(Page-level text extractions)
- - -

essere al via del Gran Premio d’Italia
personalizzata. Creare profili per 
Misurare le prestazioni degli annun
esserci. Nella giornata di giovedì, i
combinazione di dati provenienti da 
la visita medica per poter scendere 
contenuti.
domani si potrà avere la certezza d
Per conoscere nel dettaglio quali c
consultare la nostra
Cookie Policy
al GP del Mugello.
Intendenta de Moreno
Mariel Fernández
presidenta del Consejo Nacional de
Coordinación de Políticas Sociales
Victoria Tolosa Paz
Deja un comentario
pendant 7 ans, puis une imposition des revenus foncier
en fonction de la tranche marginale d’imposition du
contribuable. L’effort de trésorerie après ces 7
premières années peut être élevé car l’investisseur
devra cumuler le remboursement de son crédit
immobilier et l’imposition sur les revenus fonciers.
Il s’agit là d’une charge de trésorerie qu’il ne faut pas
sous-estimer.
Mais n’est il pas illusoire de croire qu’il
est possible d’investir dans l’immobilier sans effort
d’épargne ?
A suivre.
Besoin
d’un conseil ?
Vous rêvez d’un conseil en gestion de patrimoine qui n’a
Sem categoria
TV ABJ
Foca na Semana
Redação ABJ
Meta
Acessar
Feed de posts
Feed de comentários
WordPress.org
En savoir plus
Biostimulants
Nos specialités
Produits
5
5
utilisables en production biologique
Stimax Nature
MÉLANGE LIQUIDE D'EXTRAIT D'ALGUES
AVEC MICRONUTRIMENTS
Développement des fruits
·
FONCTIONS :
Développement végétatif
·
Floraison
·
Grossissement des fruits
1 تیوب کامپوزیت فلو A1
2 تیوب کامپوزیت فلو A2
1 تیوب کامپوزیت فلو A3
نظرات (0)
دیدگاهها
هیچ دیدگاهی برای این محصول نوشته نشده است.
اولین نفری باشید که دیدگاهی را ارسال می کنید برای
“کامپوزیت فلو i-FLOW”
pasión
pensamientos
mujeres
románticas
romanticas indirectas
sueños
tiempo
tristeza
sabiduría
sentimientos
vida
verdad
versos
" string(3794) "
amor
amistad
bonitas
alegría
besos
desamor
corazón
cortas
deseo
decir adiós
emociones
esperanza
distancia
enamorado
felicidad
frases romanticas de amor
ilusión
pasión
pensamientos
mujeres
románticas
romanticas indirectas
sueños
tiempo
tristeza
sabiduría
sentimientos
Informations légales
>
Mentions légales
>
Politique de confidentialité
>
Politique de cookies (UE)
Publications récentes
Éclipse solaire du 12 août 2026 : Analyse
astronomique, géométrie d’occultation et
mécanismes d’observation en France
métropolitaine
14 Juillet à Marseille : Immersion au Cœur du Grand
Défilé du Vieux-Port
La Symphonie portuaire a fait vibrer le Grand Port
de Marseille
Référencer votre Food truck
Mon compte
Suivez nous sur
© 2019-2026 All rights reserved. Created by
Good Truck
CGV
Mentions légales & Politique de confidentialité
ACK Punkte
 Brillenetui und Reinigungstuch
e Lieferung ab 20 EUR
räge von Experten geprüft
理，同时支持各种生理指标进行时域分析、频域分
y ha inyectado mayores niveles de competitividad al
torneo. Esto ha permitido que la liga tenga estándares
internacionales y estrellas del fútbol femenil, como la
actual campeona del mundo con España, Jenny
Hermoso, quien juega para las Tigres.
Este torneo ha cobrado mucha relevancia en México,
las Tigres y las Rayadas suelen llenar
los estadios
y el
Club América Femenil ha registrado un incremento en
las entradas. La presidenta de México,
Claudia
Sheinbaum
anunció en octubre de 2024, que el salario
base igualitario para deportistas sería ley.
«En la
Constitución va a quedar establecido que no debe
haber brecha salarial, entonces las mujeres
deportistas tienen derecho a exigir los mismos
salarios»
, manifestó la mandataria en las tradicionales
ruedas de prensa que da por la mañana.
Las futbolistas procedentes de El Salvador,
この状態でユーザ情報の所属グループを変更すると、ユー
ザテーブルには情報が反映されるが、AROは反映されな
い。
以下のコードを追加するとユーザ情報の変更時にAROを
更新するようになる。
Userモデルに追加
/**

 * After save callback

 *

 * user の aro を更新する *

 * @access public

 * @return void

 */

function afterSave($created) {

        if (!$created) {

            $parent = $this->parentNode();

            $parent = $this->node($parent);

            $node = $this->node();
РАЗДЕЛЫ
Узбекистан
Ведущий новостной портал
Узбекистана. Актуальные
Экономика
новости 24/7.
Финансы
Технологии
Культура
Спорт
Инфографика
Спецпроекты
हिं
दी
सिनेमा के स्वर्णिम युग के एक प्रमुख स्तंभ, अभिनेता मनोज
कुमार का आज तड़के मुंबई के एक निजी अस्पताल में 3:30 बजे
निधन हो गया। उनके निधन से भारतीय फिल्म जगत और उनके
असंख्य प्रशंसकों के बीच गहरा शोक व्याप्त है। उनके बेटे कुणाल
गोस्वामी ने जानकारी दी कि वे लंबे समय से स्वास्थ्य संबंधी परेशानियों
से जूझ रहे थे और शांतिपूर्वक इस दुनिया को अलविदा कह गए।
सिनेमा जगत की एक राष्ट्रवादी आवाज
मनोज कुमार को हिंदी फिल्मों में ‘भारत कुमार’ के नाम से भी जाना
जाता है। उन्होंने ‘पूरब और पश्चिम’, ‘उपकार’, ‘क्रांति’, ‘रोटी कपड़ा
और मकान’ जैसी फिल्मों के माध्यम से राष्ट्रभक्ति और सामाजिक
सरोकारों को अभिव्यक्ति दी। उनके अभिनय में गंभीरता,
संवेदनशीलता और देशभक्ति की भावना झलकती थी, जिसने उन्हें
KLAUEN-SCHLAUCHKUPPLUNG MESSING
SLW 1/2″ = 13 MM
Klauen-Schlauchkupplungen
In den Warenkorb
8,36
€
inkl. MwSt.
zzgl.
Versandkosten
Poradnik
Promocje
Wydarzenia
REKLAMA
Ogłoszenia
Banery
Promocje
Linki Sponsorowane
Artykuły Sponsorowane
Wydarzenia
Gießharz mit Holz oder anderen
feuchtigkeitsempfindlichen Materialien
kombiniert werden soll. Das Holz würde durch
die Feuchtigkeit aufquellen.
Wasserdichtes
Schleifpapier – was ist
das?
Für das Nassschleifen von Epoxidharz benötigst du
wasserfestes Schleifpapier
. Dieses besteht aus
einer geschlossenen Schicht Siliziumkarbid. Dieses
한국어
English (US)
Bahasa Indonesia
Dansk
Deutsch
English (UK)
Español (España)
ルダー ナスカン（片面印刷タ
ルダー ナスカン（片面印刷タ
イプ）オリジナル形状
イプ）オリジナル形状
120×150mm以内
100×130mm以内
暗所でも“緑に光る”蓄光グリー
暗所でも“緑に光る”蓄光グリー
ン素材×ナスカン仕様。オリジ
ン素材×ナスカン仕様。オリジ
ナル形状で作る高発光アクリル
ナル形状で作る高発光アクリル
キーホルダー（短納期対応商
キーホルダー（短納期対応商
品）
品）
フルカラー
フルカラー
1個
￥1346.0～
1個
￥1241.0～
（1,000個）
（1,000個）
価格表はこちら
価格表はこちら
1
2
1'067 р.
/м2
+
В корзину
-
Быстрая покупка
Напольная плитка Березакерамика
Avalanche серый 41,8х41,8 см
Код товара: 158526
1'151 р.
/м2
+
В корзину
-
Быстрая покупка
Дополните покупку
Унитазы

- - -

» **Task objective**:
Which rows above contain the string "para" with the same capitalization? Gather every such line.

» **Response to this exercise**:
Hermoso, quien juega para las Tigres.
base igualitario para deportistas sería ley.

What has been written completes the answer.